L’accompagnement des salariés : un oubli qui doit cesser
Pour Diane Milleron-Deperrois, l’accompagnement des salariés est indispensable pour mieux partager la valeur.
De manière générale la protection sociale française est très développée mais ces avantages sociaux sont méconnus des salariés qui ont une culture / éducation financière faible (Culture « Livret A »). Or, au cœur de tous les dispositifs évoqués se positionne une problématique d’épargne moyen ou long terme via le PEE (obligatoire aussi pour la PPV au-dessus d’un certain seuil).
Les entreprises doivent donc se préoccuper du besoin d’accompagner les salariés sur ces problématiques, qui est aussi leur affaire car la pédagogie contribuera aussi largement à la mise en valeur des avantages de l’entreprise. « On nous demande maintenant tout le temps à l’embauche, avez-vous ceci ou cela …mais parfois quand on l’a …on ne le sait pas ou on l’oublie. Ces dispositifs sont devenus essentiels pour l’attractivité ».
Elle contribuera aussi à faire le lien entre l’épargne salariale et le sens d’un investissement durable.

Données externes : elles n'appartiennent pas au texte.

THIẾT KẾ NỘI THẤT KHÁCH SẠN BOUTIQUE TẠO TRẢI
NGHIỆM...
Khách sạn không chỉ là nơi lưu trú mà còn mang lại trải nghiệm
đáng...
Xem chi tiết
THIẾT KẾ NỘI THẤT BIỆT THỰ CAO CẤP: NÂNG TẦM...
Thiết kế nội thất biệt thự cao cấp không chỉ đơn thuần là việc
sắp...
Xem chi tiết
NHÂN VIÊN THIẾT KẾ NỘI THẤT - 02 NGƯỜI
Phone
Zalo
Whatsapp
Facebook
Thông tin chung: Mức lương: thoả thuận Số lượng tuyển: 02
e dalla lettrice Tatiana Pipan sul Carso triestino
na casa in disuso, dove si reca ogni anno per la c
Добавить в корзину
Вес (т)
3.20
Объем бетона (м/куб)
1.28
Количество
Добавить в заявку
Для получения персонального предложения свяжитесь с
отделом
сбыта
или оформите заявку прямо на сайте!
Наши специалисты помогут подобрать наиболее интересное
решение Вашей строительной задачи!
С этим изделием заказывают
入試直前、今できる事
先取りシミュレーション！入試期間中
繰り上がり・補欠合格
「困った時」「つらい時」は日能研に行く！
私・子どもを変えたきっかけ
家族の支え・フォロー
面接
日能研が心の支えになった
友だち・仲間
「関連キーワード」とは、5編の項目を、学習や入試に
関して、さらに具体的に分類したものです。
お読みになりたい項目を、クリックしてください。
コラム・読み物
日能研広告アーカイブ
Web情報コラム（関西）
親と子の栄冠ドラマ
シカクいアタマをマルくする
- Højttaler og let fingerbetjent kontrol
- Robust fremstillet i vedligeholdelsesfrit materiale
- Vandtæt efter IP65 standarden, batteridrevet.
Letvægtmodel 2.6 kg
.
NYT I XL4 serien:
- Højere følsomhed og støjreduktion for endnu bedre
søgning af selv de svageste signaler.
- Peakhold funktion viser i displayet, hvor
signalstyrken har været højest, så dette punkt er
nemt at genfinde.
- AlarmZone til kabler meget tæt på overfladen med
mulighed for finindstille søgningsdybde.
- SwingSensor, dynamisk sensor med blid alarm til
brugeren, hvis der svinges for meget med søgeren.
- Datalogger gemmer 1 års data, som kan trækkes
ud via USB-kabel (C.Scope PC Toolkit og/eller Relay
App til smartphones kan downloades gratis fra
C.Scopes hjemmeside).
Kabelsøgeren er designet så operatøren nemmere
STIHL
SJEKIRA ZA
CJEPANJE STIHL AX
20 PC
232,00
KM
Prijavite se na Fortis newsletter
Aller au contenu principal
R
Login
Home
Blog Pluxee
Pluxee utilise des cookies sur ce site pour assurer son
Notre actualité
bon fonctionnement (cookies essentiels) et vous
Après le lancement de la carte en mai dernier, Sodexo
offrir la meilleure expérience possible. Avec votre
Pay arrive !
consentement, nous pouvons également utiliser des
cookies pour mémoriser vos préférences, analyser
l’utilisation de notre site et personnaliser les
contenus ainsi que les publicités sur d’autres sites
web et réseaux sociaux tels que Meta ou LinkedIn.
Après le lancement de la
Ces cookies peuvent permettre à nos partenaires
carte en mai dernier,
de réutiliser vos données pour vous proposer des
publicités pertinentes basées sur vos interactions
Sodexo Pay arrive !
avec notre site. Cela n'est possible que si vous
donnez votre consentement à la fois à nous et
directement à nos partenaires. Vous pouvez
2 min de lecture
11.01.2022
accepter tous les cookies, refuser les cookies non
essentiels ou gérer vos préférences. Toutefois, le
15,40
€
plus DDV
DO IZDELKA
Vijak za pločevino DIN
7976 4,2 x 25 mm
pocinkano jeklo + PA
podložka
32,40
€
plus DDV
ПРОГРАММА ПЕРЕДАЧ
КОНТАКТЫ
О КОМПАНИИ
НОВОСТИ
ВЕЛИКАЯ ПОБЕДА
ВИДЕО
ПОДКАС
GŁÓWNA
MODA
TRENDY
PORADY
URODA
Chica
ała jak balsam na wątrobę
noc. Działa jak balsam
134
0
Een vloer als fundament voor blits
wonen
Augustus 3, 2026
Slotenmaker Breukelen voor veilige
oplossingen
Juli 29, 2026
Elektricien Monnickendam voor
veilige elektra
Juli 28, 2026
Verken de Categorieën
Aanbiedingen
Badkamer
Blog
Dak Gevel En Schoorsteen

On constate en effet un attachement croissant des salariés, de tous âges, à ce que les produits dans lesquels ils investissent soit porteurs de ces valeurs.
Et tous s’accordent à dire que l’épargne salariale est sur ce point sinon exemplaire du moins en avance. David Amiel souligne d’ailleurs que l’ANI renforce aussi cette durabilité.
Pour Agnès Bricard qui rencontre dans son rôle d’ambassadeur des entreprises de toutes tailles mais aussi des représentants des salariés, la question de l’accompagnement est encore largement ignorée. Il va falloir s’occuper du salarié-épargnant.
« Or comment voulez-vous qu’il s’en sorte, surtout dans les petites entreprises où il n’y a personne qui comprend ces sujets financiers. Si personne ne veut mettre sur la table les 10 euros par salarié qu’il faut pour faire de la pédagogie d’après Filib on n’avancera pas », conclut Agnès Bricard.